Kutipan Ulasan
/---

Berperan sebagai Hasan, pelatih PS Karangsari sekaligus makelar taruhan tarkam, berkaki pincang tapi selalu lincah bergerak, bersuara serak meledak-ledak, Agus Kuncoro adalah energi terbesar film ini. Muncul hampir di mana-mana, “tekel-tekel” Agus Kuncoro yang efektif dan tepat sasaran, kerap kali menyelamatkan pemain lain (dan juga keseluruhan film) dari blunder: Yosie Kristanto (yang bermain sebagai Wahyu, sang tokoh utama) yang bermain datar tanpa greget (meski ia memiliki teknik sepakbola yang jauh lebih baik dari Kuno Becker, pemeran Santiago Munez dalam Goal!); para figuran Irfan-Kim-Mathias-Timo yang hampir-hampir seperti zombie; dan scene-scene sepakbola yang mudah ditebak.

Tejo, yang menjadi Darto, ayah Wahyu yang muram, pedagang minuman hangat yang dingin, juga pria yang membenci sepakbola, tidak muncul sebanyak Agus Kuncoro. Tapi, ia—meminjam lagi istilah sepakbola—adalah tipe fantastista Italia, yang mungkin tak banyak memegang bola, tapi sesekali bisa sangat mengejutkan dengan umpan-umpan terobosan atau bola cungkilan. (Tidak selalu berujung gol, tapi pasti akan membuat penonton di pinggir lapangan bersorak kegirangan.) Tak heran, adegan-adegan terbaik di film ini selalu melibatkan Darto. Misalnya, saat Darto berdiri termangu, membelakangi jendela yang di baliknya tampak anak dan istrinya sedang menunaikan salat. Anda tahu, itu bukan hanya wajah manusia yang kecewa dengan dirinya sendiri dan dunia yang ditinggalinya, tapi juga wajah manusia yang kecewa dengan Sang Pencipta. Sementara kemarahan Darto perihal sepakbola, baik itu ditujukan kepada Hasan atau kepada Wahyu, dengan sangat cemerlang berhasil ditransformasikan oleh Tejo menjadi kemarahan kita semua terhadap sepakbola Indonesia—jancuk, asu, dan taek yang memberondong dari mulut Darto adalah jancuk, asu, dan taek kita semua.

\---

Ketentuan Latihan
1. Tulis ulang bagian ulasan film ini mulai dari "Berperan sebagai Hasan, pelatih" sampai dengan "yang mudah ditebak.".
2. Dalam ulasan film itu, siapa tokoh yang diperankan Tejo?
3. Teruskan ulasan film sepak bola ini setelah kalimat terakhirnya.
Daftar ini sama sekali tidak dipakai dalam latihan ini.

Isi Daftar
/---

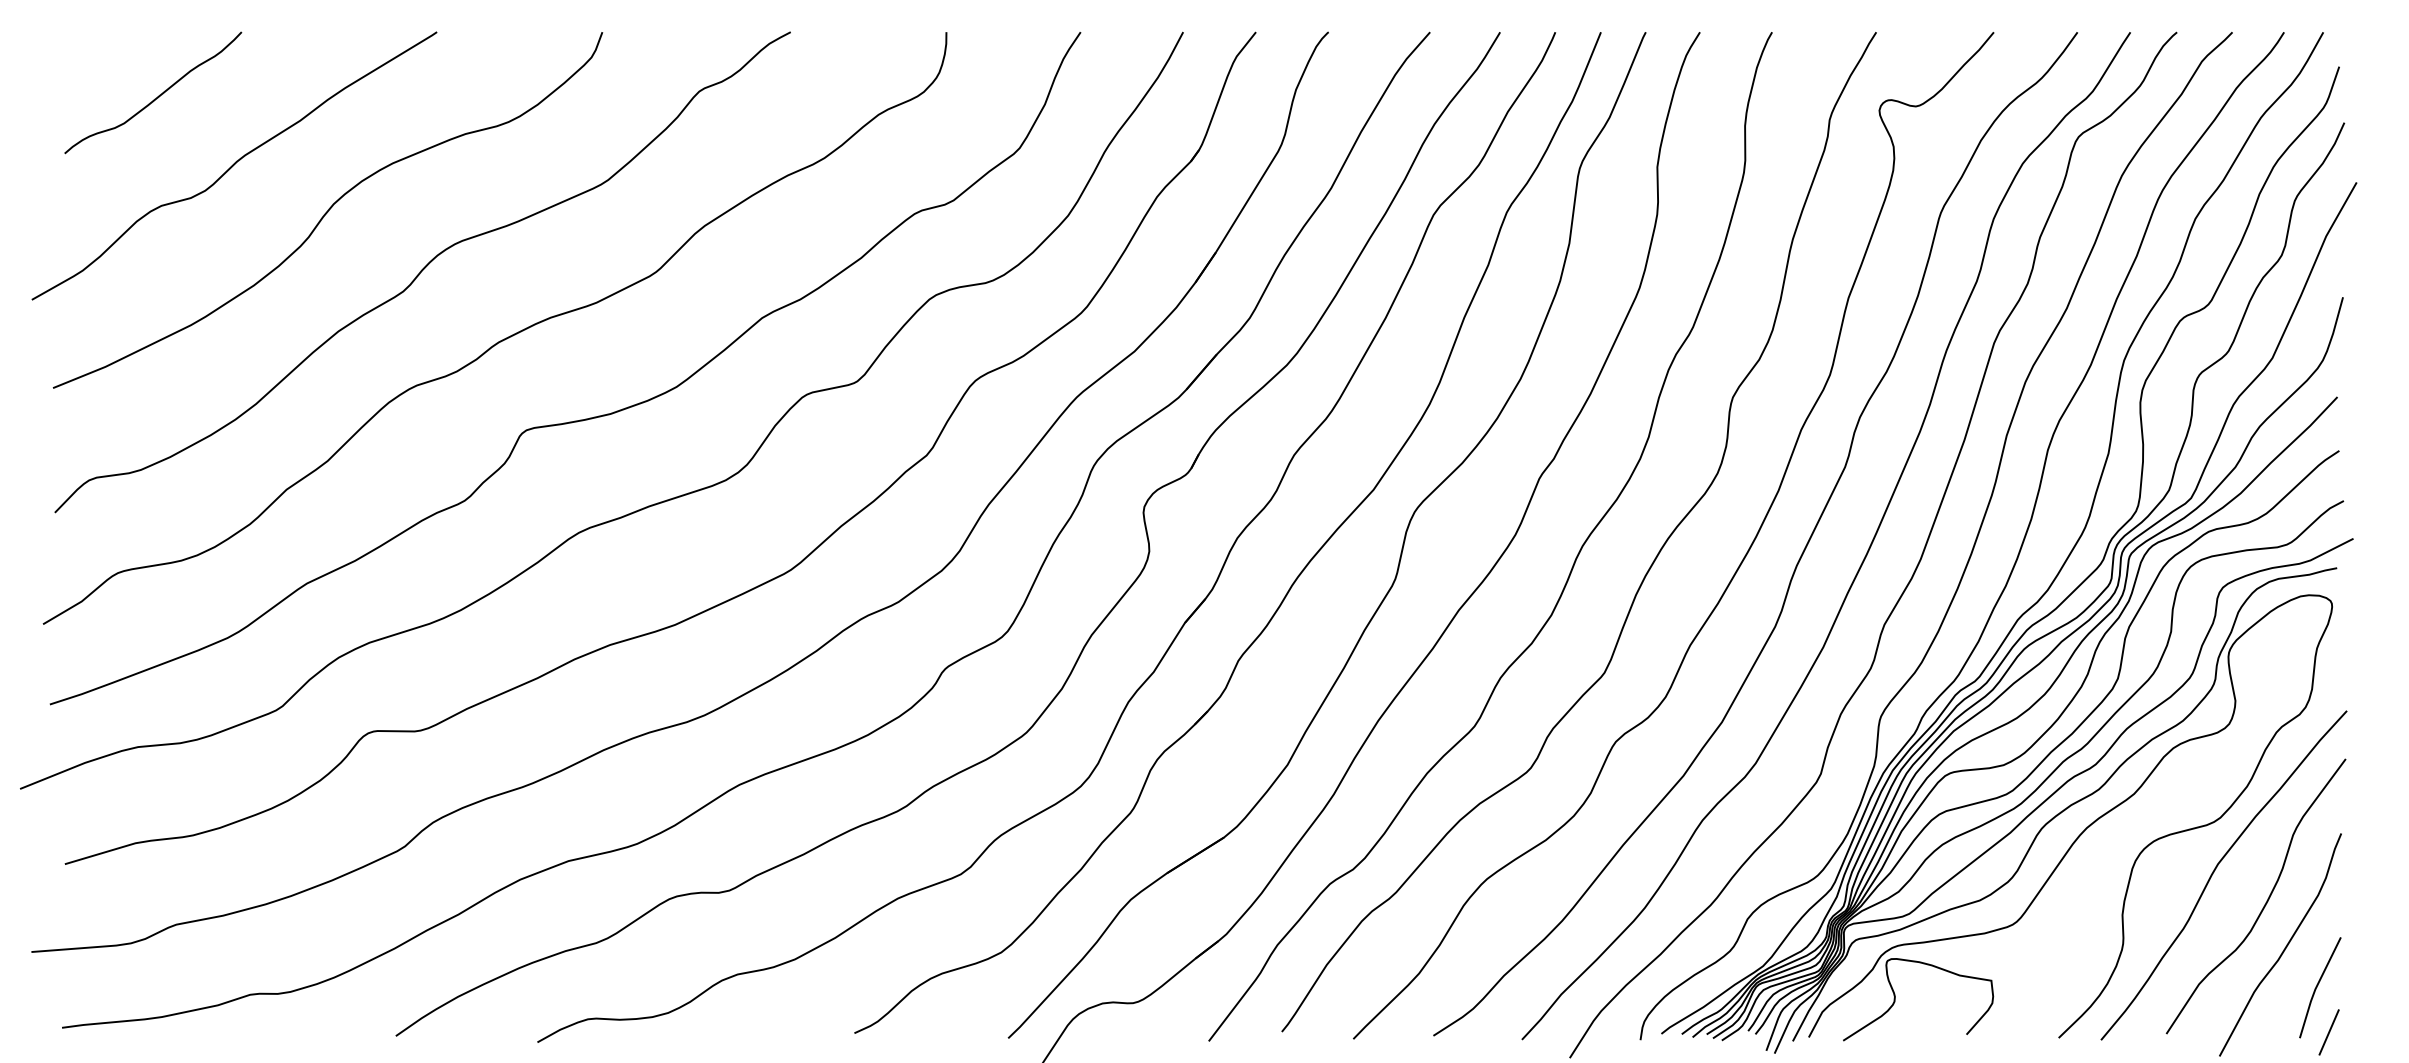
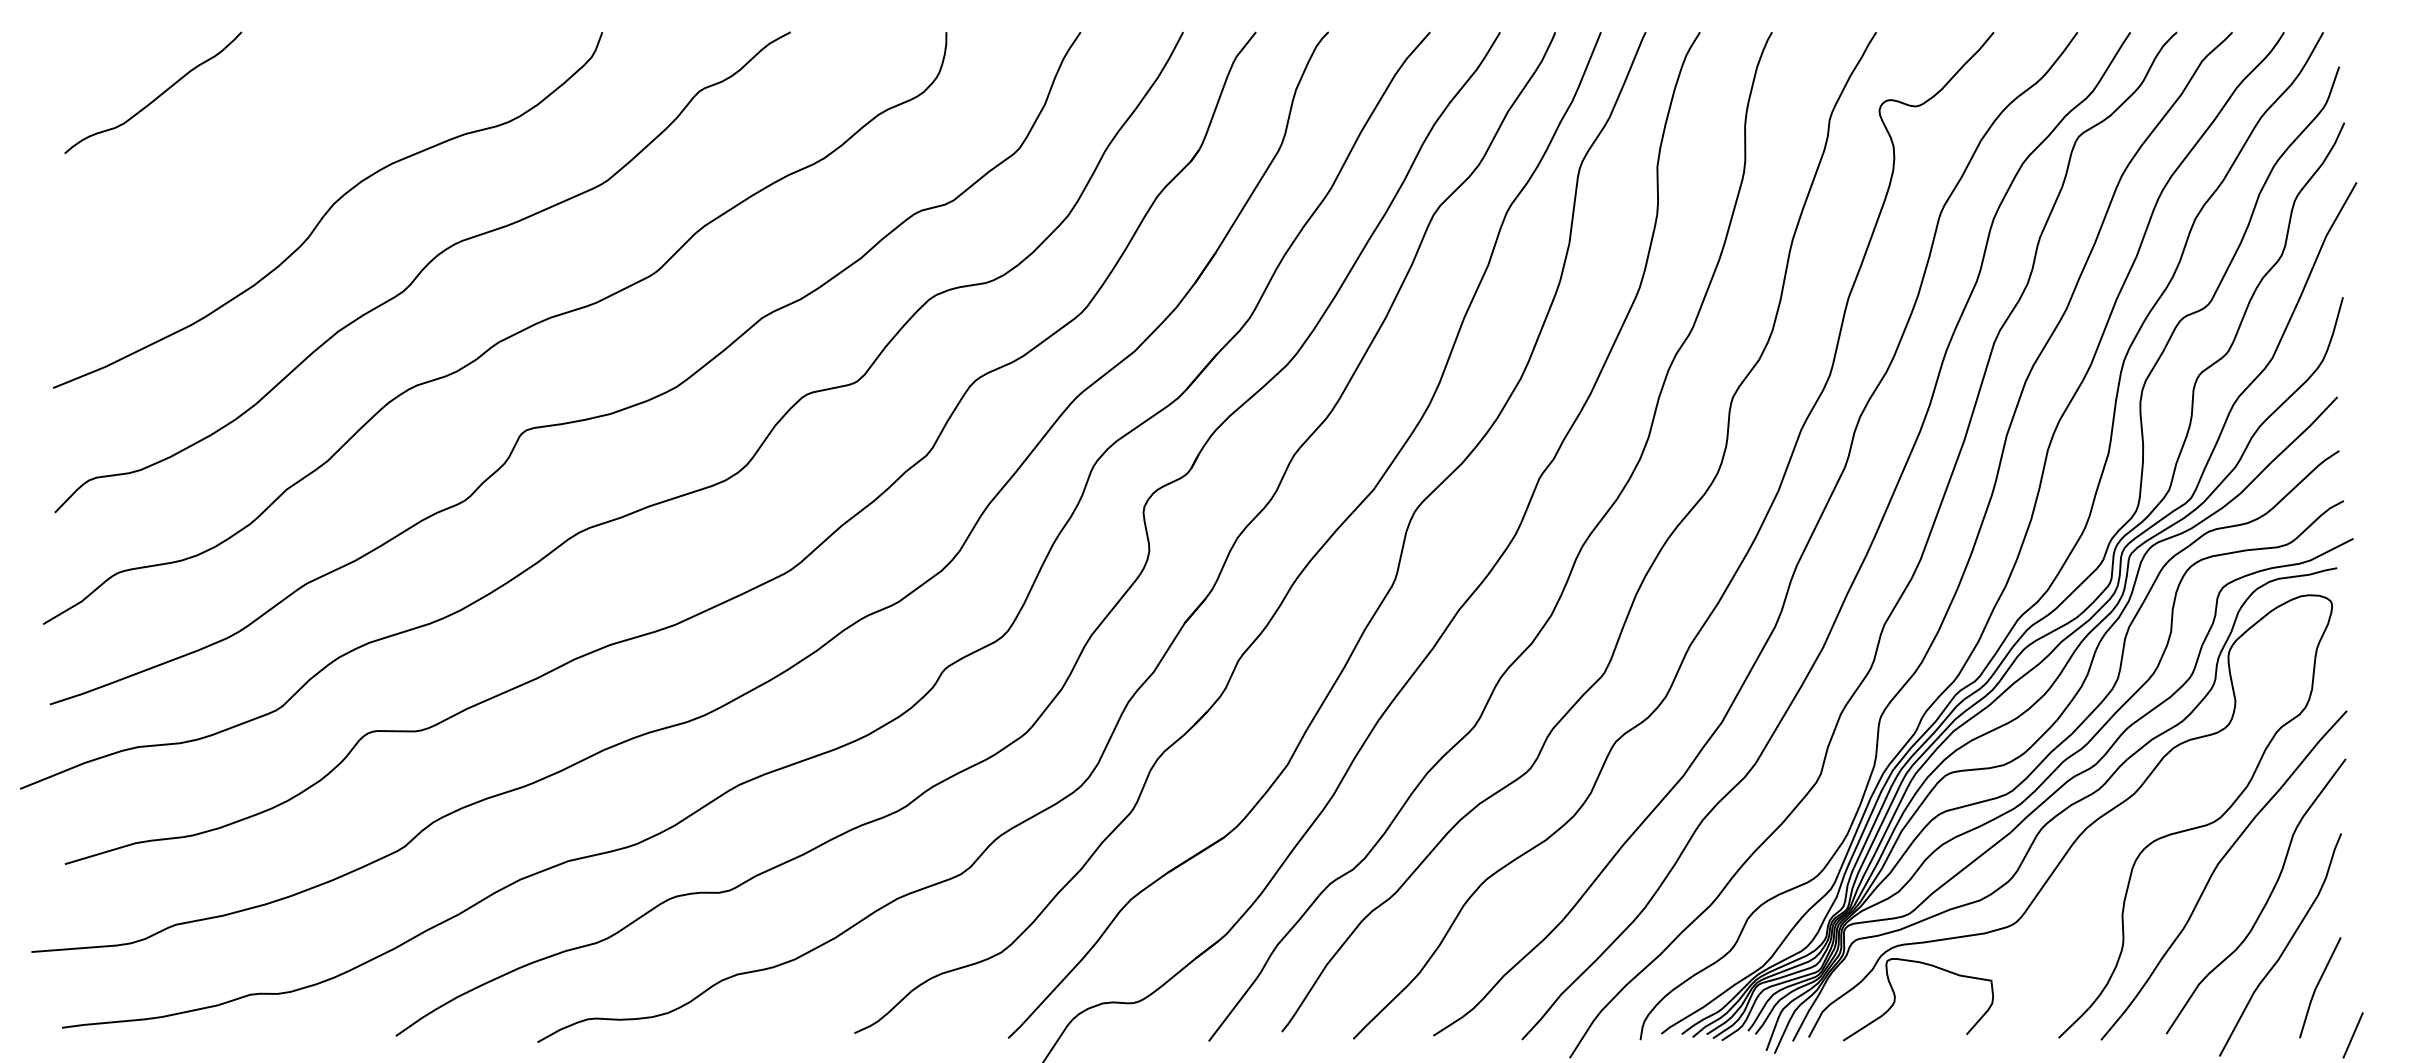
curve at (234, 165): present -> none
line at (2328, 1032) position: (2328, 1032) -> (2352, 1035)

\---

Hasilnya
1.
Berperan sebagai Hasan, pelatih PS Karangsari sekaligus makelar taruhan tarkam, berkaki pincang tapi selalu lincah bergerak, bersuara serak meledak-ledak, Agus Kuncoro adalah energi terbesar film ini. Muncul hampir di mana-mana, “tekel-tekel” Agus Kuncoro yang efektif dan tepat sasaran, kerap kali menyelamatkan pemain lain (dan juga keseluruhan film) dari blunder: Yosie Kristanto (yang bermain sebagai Wahyu, sang tokoh utama) yang bermain datar tanpa greget (meski ia memiliki teknik sepakbola yang jauh lebih baik dari Kuno Becker, pemeran Santiago Munez dalam Goal!); para figuran Irfan-Kim-Mathias-Timo yang hampir-hampir seperti zombie; dan scene-scene sepakbola yang mudah ditebak.

2. Darto, ayah Wahyu.

3.
Jika Agus Kuncoro bekerja sangat keras menjaga keseimbangan, Sujiwo Tejo memberi ciri khas pada permainan tim (baca, film). Menjadi seorang penjaja minuman hangat di lereng Bromo, Tejo yang orang Jember tak butuh menjadi orang lain untuk menjadi Darto yang Probolinggo. Ia, menurut saya, bahkan tak butuh berakting. Cukup dengan mengeluarkan gestur aslinya dan kosakata bahasa ibunya, Tejo telah secara sempurna menjadi Darto. Dan dengan menjadi dirinya sendiri, Tejo melakukan kerja yang jauh lebih baik di film ini dibanding, misalnya, dengan saat ia bermain terlalu teatrikal dalam Telegram atau terlalu berlebihan dalam Kafir. Tanpa melupakan peran minimal yang berarti besar dari Toro Margen (yang berperan sebagai......, juragan PS Karangsari), juga bahasa lokal yang dipakai hampir di separo film, karakter Darto (yang berlepotan jancuk, asu, dan taek itu) berandil besar menjadikan Tendangan dari Langit lebih berpijak ke bumi—apabila dibandingkan dengan, misalnya, King atau Garuda di Dadaku.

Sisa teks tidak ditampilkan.